Maxwell gave examples of widespread fraud, criminal acts by USCIS employees, infiltration of USCIS by a foreign government agent, and lack of access to information necessary to complete adequate background checks on immigration benefit applicants. Maxwell outlined three overarching issues that need to be addressed before any policy reforms can be effective: 1) rampant internal corruption; 2) a customer-service mentality that trumps national security concerns; and 3) a failure or refusal to share critical national security information among the different component-agencies of the Department of Homeland Security (DHS), outside law enforcement, or intelligence agencies.
“Any one of these [issues], individually, presents an opportunity for criminals, terrorists and foreign intelligence services to do this nation grave harm,” said Maxwell. “To continue forward, to build upon the existing foundation, is akin to building a house on a cracked foundation – it is only a matter of time before the foundation shifts and the house falls.
“The Senate bill acknowledges, at least implicitly, that we do not have control of our borders, that we have no interior enforcement to speak of, that background checks on legal applicants cannot determine who is or is not a terrorist, and that fraud has reached epidemic proportions,” Maxwell concluded. “Then it proposes that we as much as triple legal immigration levels, institute a brand new temporary worker program that is not actually temporary, and give legal status to 10 to 20 million individuals who have broken our laws. It defies logic, then, to build upon a foundation that has failed us, as the Senate bill would do.”

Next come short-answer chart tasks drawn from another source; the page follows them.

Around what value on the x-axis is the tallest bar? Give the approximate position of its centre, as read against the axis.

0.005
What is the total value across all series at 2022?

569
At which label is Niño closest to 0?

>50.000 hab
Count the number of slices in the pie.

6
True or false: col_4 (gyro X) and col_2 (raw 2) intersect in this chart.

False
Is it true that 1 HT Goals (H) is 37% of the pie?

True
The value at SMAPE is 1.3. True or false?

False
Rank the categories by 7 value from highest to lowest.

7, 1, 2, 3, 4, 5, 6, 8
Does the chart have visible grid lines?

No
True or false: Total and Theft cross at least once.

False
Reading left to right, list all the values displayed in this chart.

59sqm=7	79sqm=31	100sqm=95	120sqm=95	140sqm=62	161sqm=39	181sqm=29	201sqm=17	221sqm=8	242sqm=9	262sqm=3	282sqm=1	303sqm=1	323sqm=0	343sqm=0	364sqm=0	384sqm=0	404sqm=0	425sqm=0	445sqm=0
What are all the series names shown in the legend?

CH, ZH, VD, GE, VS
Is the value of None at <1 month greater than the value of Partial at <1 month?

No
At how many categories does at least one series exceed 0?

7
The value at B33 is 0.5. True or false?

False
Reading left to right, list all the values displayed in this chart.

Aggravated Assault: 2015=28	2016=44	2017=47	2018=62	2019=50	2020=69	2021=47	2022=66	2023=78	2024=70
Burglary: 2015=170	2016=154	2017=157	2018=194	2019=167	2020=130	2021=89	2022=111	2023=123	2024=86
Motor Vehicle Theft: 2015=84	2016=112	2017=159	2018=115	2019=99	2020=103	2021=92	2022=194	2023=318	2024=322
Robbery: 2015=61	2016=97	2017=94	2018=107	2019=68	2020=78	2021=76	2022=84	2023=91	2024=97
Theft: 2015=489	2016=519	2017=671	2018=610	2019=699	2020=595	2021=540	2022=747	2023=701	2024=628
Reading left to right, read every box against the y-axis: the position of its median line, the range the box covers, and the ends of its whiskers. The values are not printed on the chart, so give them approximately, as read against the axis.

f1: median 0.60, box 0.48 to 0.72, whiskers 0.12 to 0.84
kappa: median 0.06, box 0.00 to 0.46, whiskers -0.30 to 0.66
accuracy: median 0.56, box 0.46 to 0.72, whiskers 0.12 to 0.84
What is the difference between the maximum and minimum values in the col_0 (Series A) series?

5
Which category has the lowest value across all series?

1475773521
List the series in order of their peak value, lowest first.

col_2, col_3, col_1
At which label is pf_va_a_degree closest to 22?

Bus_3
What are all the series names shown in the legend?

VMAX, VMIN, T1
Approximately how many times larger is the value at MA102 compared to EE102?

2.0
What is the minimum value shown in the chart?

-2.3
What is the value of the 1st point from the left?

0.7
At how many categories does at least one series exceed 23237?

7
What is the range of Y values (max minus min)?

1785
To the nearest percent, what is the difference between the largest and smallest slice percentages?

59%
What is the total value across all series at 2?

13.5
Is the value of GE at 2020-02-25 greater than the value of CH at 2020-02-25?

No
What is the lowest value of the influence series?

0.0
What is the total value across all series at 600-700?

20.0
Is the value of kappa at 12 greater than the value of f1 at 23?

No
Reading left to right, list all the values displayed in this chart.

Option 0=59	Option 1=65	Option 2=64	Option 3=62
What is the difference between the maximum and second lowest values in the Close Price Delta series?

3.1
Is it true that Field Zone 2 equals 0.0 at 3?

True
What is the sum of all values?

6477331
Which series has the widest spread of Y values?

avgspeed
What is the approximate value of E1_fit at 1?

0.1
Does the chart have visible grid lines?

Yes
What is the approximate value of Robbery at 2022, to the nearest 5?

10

“Mr. Maxwell’s testimony provides a glimpse of the terrifying future that could happen if the Senate bill were implemented,” said NumbersUSA Executive Director Roy Beck. “The Senate bill clearly would exacerbate the nightmarish conditions that Mr. Maxwell describes as already existing in the current system, particularly the pressures to eliminate backlogs that are forcing field managers to cheat the system, and the lack of access to information critical to completing proper checks at USCIS. I hope that the Senators will listen to their constituents during the August recess and adopt the House-passed bill [H.R. 4437] which is a good first step toward truly addressing national security and the rule of law on which our country is governed.”